The “Dividing Line” in the Hukou: Environmental Injustice and Rural Population in Alai´'s Hollow Mountain
DOI:
https://doi.org/10.37536/ECOZONA.2022.13.1.4384Keywords:
Ecocriticism, Environmental (in)justice, Hukou, Población rural, Alai, ChinaAbstract
Up to this day, it is difficult to provide objective statistical data about the Chinese social collective that is most affected by environmental violence. In contemporary China, there are no explicit environmental justice discourses, such as those attacking environmental racism (Chavis 1993) and environmental classism (Bell 2020), or those supporting what Guha and Martinez-Alier call environmentalism of the poor (1997).
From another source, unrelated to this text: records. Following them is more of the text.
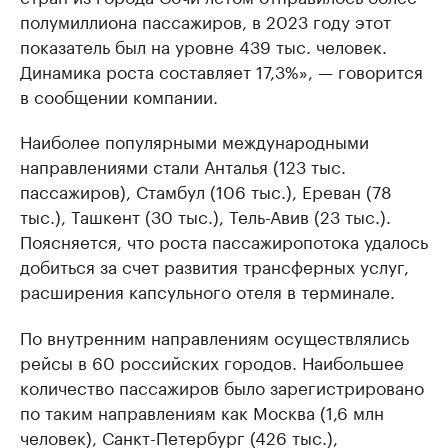
полумиллиона пассажиров, в 2023 году этот
показатель был на уровне 439 тыс. человек.
Динамика роста составляет 17,3%», — говорится
в сообщении компании.
Наиболее популярными международными
направлениями стали Анталья (123 тыс.
пассажиров), Стамбул (106 тыс.), Ереван (78
тыс.), Ташкент (30 тыс.), Тель-Авив (23 тыс.).
Поясняется, что роста пассажиропотока удалось
добиться за счет развития трансферных услуг,
расширения капсульного отеля в терминале.
По внутренним направлениям осуществлялись
рейсы в 60 российских городов. Наибольшее
количество пассажиров было зарегистрировано
по таким направлениям как Москва (1,6 млн
человек), Санкт-Петербург (426 тыс.),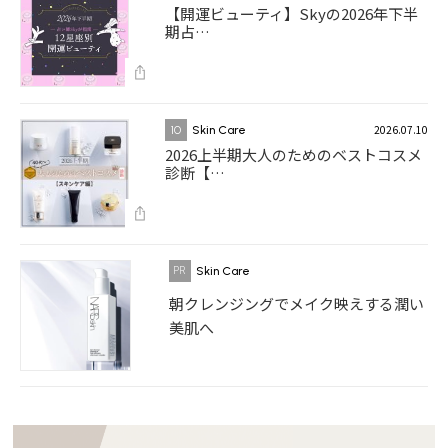
【開運ビューティ】Skyの2026年下半
期占…
2026.07.10
10
Skin Care
2026上半期大人のためのベストコスメ
診断【…
Skin Care
朝クレンジングでメイク映えする潤い
美肌へ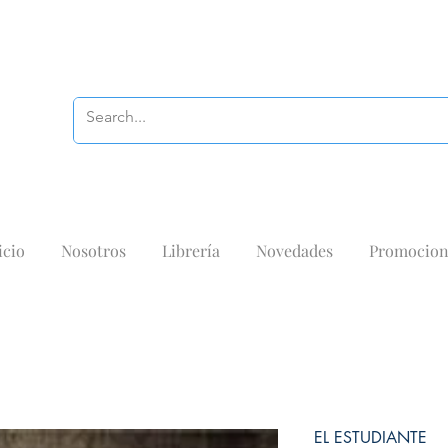
icio
Nosotros
Librería
Novedades
Promocion
EL ESTUDIANTE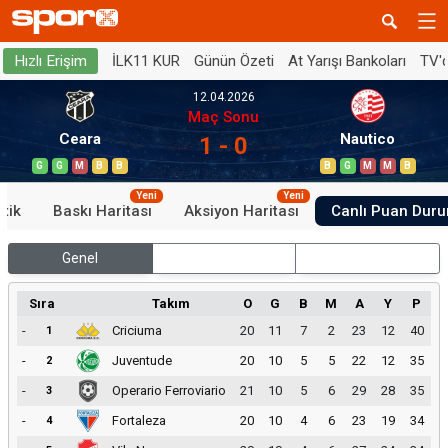
İLK11 KUR
Günün Özeti
At Yarışı Bankoları
TV'
Hızlı Erişim
12.04.2026
Maç Sonu
Ceara
Nautico
1 - 0
G
G
M
B
B
B
G
M
M
B
Yeni
Yeni
stik
Baskı Haritası
Aksiyon Haritası
Canlı Puan Dur
Genel
İç Saha
Dış Saha
Sıra
Takım
O
G
B
M
A
Y
P
-
Criciuma
20
11
7
2
23
12
40
1
-
Juventude
20
10
5
5
22
12
35
2
-
Operario Ferroviario
21
10
5
6
29
28
35
3
-
Fortaleza
20
10
4
6
23
19
34
4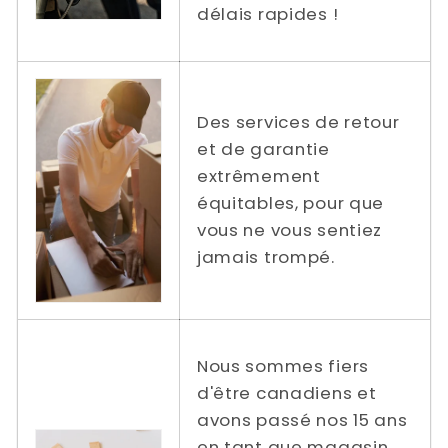
délais rapides !
Des services de retour
et de garantie
extrêmement
équitables, pour que
vous ne vous sentiez
jamais trompé.
Nous sommes fiers
d'être canadiens et
avons passé nos 15 ans
en tant que magasin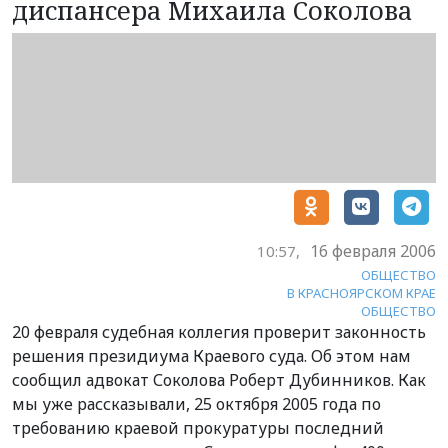
диспансера Михаила Соколова
16 февраля 2006
10:57,
ОБЩЕСТВО
В КРАСНОЯРСКОМ КРАЕ
ОБЩЕСТВО
20 февраля судебная коллегия проверит законность
решения президиума Краевого суда. Об этом нам
сообщил адвокат Соколова Роберт Дубинников. Как
мы уже рассказывали, 25 октября 2005 года по
требованию краевой прокуратуры последний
Contemporary literature, in this sense, can be used as a case study to illuminate this question, particularly those works reflecting Chinese ecosocial realities. In his trilogy Kong Shan: Jicun Chuanshuo [Hollow Mountain: A Story from a Mountainside Tibetan Village] (2005–2009), the Chinese tibetan-jiarong author Alai identifies the rural population as one of the potential collectives exposed to great levels of environmental pressure. Thus, Alai’s narrative reveals how social inequality established by the hukou (system of household registration) led to environment-related consequences for rural communities during the 20th century. Specifically, Alai illustrates this ecosocial inequality through the literary depiction of the “dividing line,” which represents the distinction between agricultural and urban populations established by the hukou. An ecocritical analysis of the novel Hollow Mountain and the semantics intrinsic to the concept of “hollow” help to understand the ecosocial realities in some rural areas in China. This phenomenon is described by Van Rooij et al (2014) as activist acquiescence.